萧哲从王保国手里接过自行车的车头,身高腿长的萧哲从后面一跨,稳稳地上了车,一抑下颌,示意保国上车:“上车,走啦!”
片刻后,两骑四人很快消失在学生们的视野中,留下一片叽叽喳喳地八卦声。
“那个穿装的是谁啊?真气派。”
“不知道,不过那女生是王兰兰,初一学生,挺漂亮的,就是有些傲,只与她哥哥一起吃饭,中午都一个人骑车出去,上课前才回来。”
“傲什么啊,不过是个乡下土包子。”
“那女生身上的红色毛衣真好看,听说只有上海有呢。”
“是啊,我婶子的妹子也有一件,是上海大商场里买的,听说不要票的。”
“那人是不是当兵的吧?”
“大概是吧,回来探亲,你瞧,大包小包的。
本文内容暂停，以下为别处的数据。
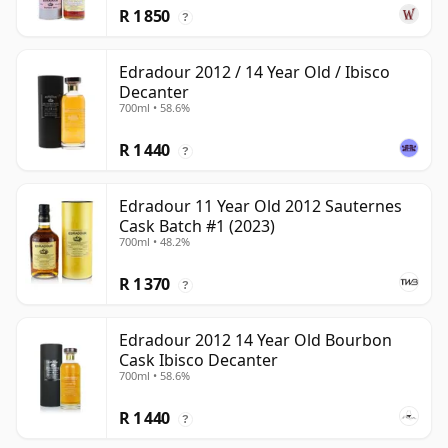
R 1 850
?
Edradour 2012 / 14 Year Old / Ibisco
Decanter
700ml • 58.6%
R 1 440
?
Edradour 11 Year Old 2012 Sauternes
Cask Batch #1 (2023)
700ml • 48.2%
R 1 370
?
Edradour 2012 14 Year Old Bourbon
Cask Ibisco Decanter
700ml • 58.6%
R 1 440
?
”
金秋十月,土路两边都是一片片黄澄澄的稻穗,微风吹过,哗啦哗啦作声。
半个小时后,回了玉泉大队办公大门前,王保国扶着车头,让萧哲卸下车兜里的东西,嘴上还是热情地再次邀请:“萧哥,今晚来我家吃饭啊,我阿奶也是京城人呢。你给说说京城里的景儿,她一准高兴。”
“好的。没问题。”萧哲豪爽应下。人□□故,从小就有人教,他懂,在这里至少也得呆满三年,家里才能以招工的名义让他回去。哎呀,三年啊!三个月也不想呆。大队主书说过,快到农忙时节,人人都下地呢,他也不例外!不能让他不好做。为此,他还去县城扯了两身粗布,专业为了下地干活用的。什么场合穿什么衣服?什么场合说什么话?就是从小教导过的。
“那呆会儿见!”
“呆会儿见!”
仨人回到家。
王兰兰咚咚地上楼学习去了,俩个哥哥午休时就写上午的功课,而她则出去做买卖了;现在哥哥一定要去后山拾柴禾,她就得追上。